Post authored by Adam Simon, Ancel Glink

Friday, June 22, 2018

Employee's Disciplinary Records Exempt Under FOIA

In a recent appellate court decision, an Illinois court upheld a municipality's denial of a FOIA request asking for the "disciplinary history" for a city employee. Johnson v. Joliet Police Department, 2018 IL App (3d) 170726.

The requester had asked for the disciplinary history for a city employee. The city denied the request, citing section 8 of the Personnel Records Review Act that prohibits the release of disciplinary records of a government employee that are more than 4 years old, and that it had no disciplinary records for the period within the prior 4 years. The requester sued, arguing that the statute does not apply to FOIA requests. 
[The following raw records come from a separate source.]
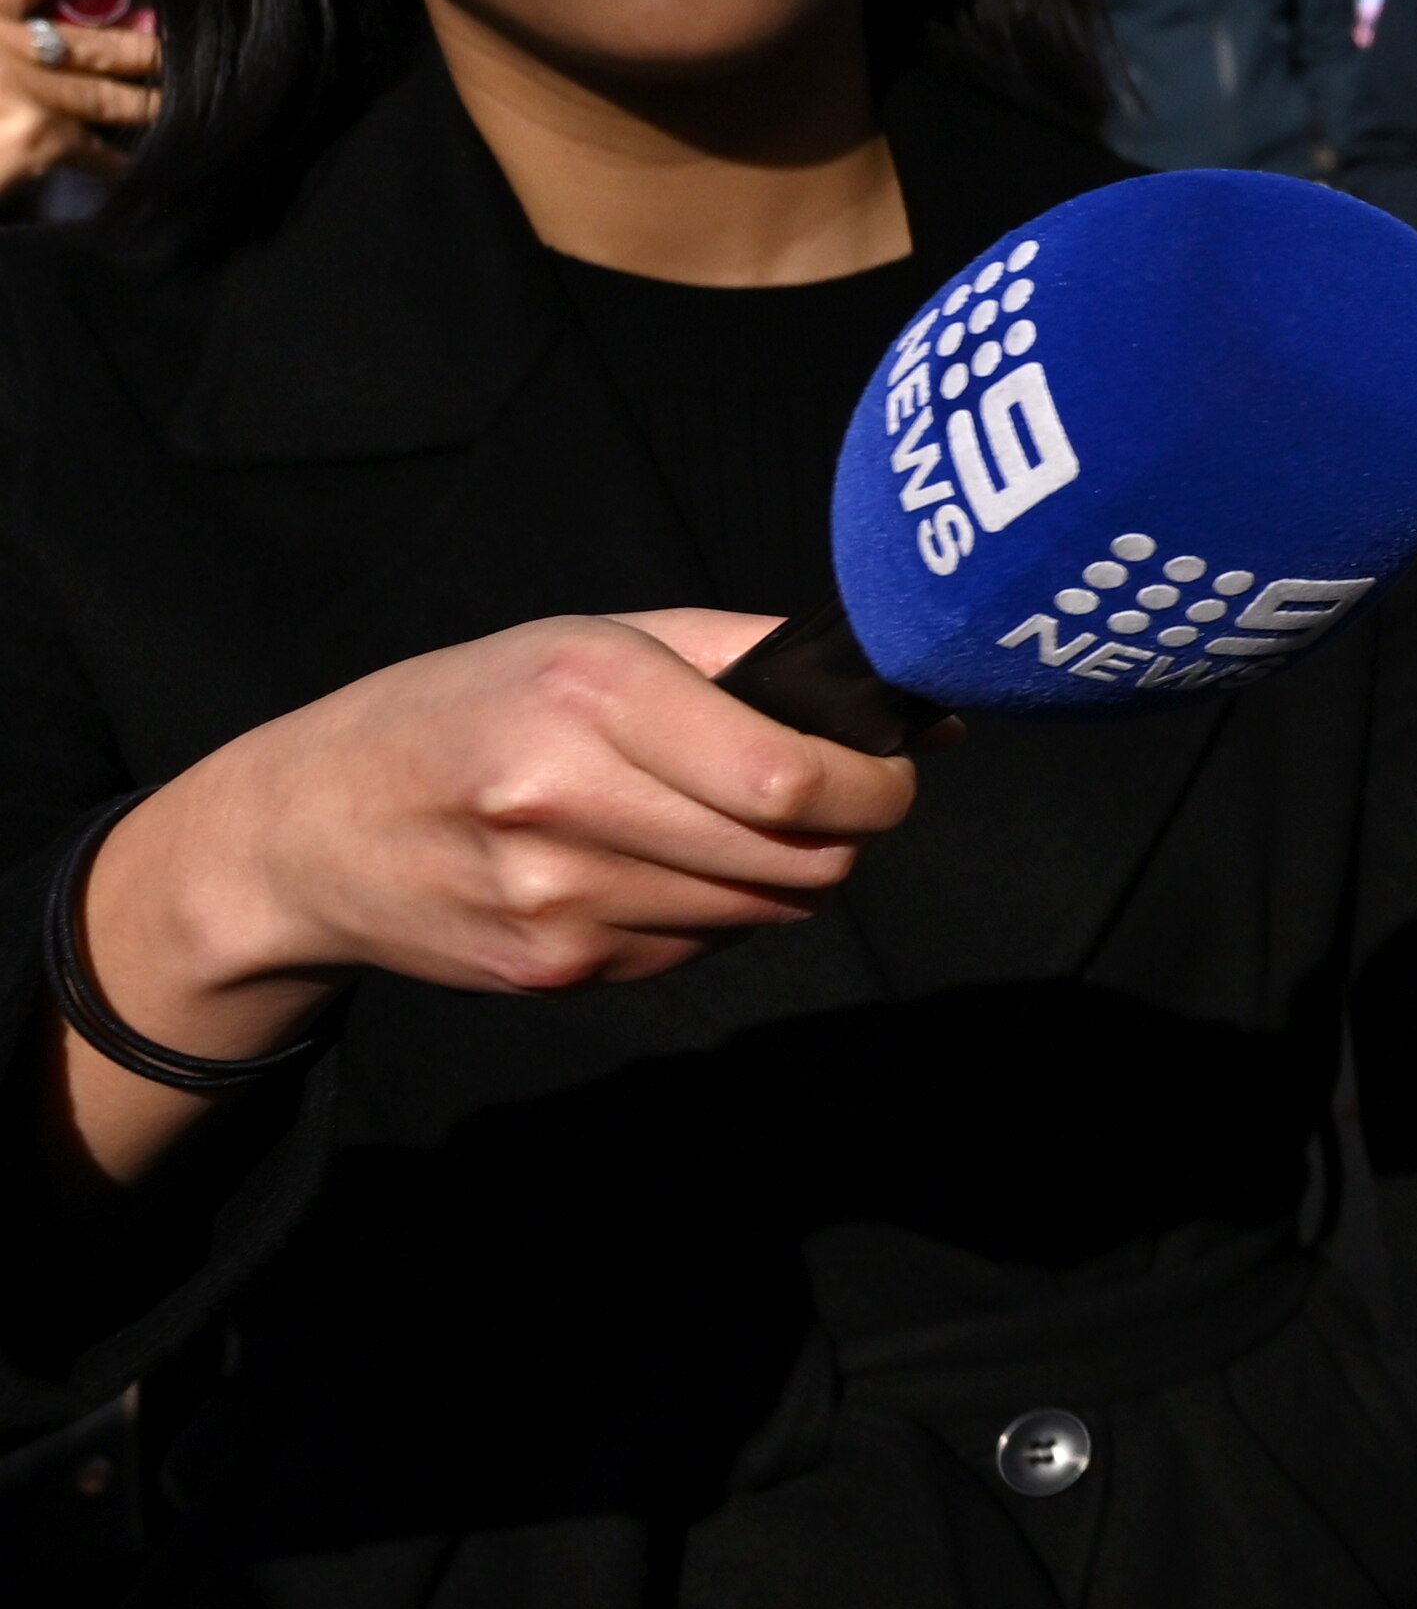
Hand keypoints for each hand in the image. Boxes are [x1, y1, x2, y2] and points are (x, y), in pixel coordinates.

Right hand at [0, 0, 156, 189]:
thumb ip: (1, 4)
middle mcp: (9, 36)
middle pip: (100, 42)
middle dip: (146, 50)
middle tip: (184, 48)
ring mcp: (30, 89)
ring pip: (113, 97)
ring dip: (148, 102)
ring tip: (175, 104)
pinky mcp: (36, 138)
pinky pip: (92, 151)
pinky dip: (113, 159)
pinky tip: (133, 165)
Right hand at [54, 612, 916, 1183]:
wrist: (307, 828)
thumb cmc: (468, 711)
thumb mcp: (596, 639)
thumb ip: (756, 660)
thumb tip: (918, 713)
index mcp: (587, 694)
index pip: (790, 778)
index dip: (876, 784)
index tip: (887, 768)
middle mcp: (565, 800)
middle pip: (801, 858)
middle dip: (845, 832)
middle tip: (819, 796)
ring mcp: (556, 900)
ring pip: (764, 912)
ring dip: (778, 873)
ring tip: (720, 822)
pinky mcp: (552, 969)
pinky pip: (698, 948)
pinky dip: (709, 911)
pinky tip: (649, 865)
The circuit court ruled in the city's favor and the requester appealed. The appellate court agreed with the circuit court, finding the requested records expressly exempt from FOIA under section 7.5(q) of FOIA that states that records prohibited from release under the Personnel Records Review Act are exempt from FOIA. The court distinguished between citizen complaints (that depending on the nature of the complaint may not be exempt) and disciplinary records (which are expressly exempt from FOIA).

Monday, June 18, 2018

Federal FOIA Does Not Authorize Lawsuits Against Individual Government Employees

A federal circuit court of appeals ruled in favor of a government agency in a lawsuit challenging the agency's response to a request under FOIA for certain government records. Henson v. Department of Health and Human Services (7th Cir. June 15, 2018).
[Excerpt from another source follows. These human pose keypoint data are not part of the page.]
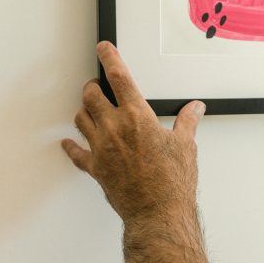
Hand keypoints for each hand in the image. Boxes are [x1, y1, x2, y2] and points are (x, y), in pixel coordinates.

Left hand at [62, 42, 206, 223]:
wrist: (158, 213)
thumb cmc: (172, 182)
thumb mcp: (186, 146)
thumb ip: (188, 122)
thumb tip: (195, 109)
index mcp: (138, 117)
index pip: (119, 78)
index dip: (109, 59)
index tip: (104, 49)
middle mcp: (115, 129)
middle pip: (91, 96)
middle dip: (93, 87)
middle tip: (97, 85)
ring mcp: (102, 148)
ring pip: (80, 119)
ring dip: (83, 111)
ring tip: (90, 109)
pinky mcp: (96, 169)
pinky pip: (76, 153)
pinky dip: (70, 146)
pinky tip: (68, 143)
First, the court held that the federal FOIA does not provide a cause of action against individual employees of the agency. The court noted that the federal FOIA gives jurisdiction to the courts to order the agency to produce agency records, and an individual employee is not an "agency" defined by the statute. Second, the court found that the agency had conducted an adequate and reasonable search of its records, and established that it made a good faith effort to conduct a search for the requested records. Finally, the court determined that the agency properly withheld or redacted documents under the statute's exemptions.